The return of kwin_gles

Back in 4.x we provided two binaries for KWin: one compiled against OpenGL (kwin) and one compiled against OpenGL ES (kwin_gles). The reason for that is that one can only reasonably link either OpenGL or OpenGL ES and OpenGL ES is only a subset of OpenGL, so one needs to hide the OpenGL calls (especially the OpenGL 1 calls).

With 5.x we were no longer able to provide these two binaries. The reason for that is that OpenGL got “upgraded” in Qt and QtGui itself links either OpenGL or OpenGL ES. To keep the system’s sanity we decided to follow how Qt is compiled.
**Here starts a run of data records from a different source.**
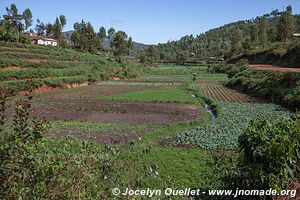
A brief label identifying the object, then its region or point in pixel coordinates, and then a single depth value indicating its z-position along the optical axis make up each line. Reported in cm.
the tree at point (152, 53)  11751
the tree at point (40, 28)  10501
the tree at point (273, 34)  8705
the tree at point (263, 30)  7969
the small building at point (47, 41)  8282
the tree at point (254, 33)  9134
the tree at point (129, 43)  10621
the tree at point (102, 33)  12794
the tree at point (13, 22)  6900
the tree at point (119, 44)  9288
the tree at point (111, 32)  14145
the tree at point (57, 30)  8999
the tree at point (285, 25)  6706
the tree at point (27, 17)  9498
If Qt is compiled with OpenGL support KWin gets compiled with OpenGL support, otherwise with OpenGL ES support.

That’s of course a reasonable design, but it means that it becomes difficult to test the OpenGL ES code paths. One needs a dedicated Qt and all other dependencies compiled against OpenGL ES. Or one needs a nice device like a Nexus 5 with Plasma mobile. This had resulted in breakage already as we were not able to test enough. Such times belong to the past as I have a nice Plasma mobile device to compile and test my KWin on.

But since we introduced OpenGL ES support through a compile time switch, many things have changed. KWin dropped the OpenGL 1 support which means that most of the code which wouldn’t compile with OpenGL ES is just gone. Furthermore we switched to use libepoxy, so we don’t link OpenGL or OpenGL ES at all, but libepoxy which does the right thing for us. With that we are able to remove all the compile time checks. Of course we need runtime checks to ensure that we don’t call functionality which isn’t available on OpenGL ES.

Now with the upcoming 5.5 release we are able to have one binary which serves both OpenGL and OpenGL ES. Note to distributions: the artifact kwinglesutils.so is no longer compiled, please adjust your packaging rules. KWin will use either OpenGL or OpenGL ES depending on what Qt uses.

Given that nowadays it’s also possible to create both an OpenGL and OpenGL ES context at runtime we can also make use of that and introduced a new value for our KWIN_COMPOSE environment variable: O2ES. If that’s specified KWin will use the EGL backend and create an OpenGL ES context. Although it in general is also possible to create an OpenGL ES context through glx we do not support that for simplification. As proof debug output (qdbus org.kde.KWin /KWin supportInformation) from my running KWin instance:

<code>Compositing
===========
Compositing is active
Compositing Type: OpenGL ES 2.0
OpenGL vendor string: Intel Open Source Technology Center
OpenGL renderer string: Mesa DRI Intel(R) Ivybridge Desktop 
OpenGL version string: OpenGL ES 3.0 Mesa 10.6.8
OpenGL platform interface: EGL
OpenGL shading language version string: OpenGL ES GLSL ES 3.00
Driver: Intel
GPU class: IvyBridge
OpenGL version: 3.0
GLSL version: 3.0
Mesa version: 10.6.8
X server version: 1.17.3
Linux kernel version: 4.2
Direct rendering: Requires strict binding: no
GLSL shaders:  yes
Texture NPOT support:  yes
Virtual Machine:  no
OpenGL 2 Shaders are used
Painting blocks for vertical retrace:  yes
</code>

So in a way we have kwin_gles back, it’s different as it’s no longer a dedicated binary, but it’s runtime switchable. For the moment the only way will be the environment variable. I’m reluctant to add a config option as that sounds like quite some chance for breakage.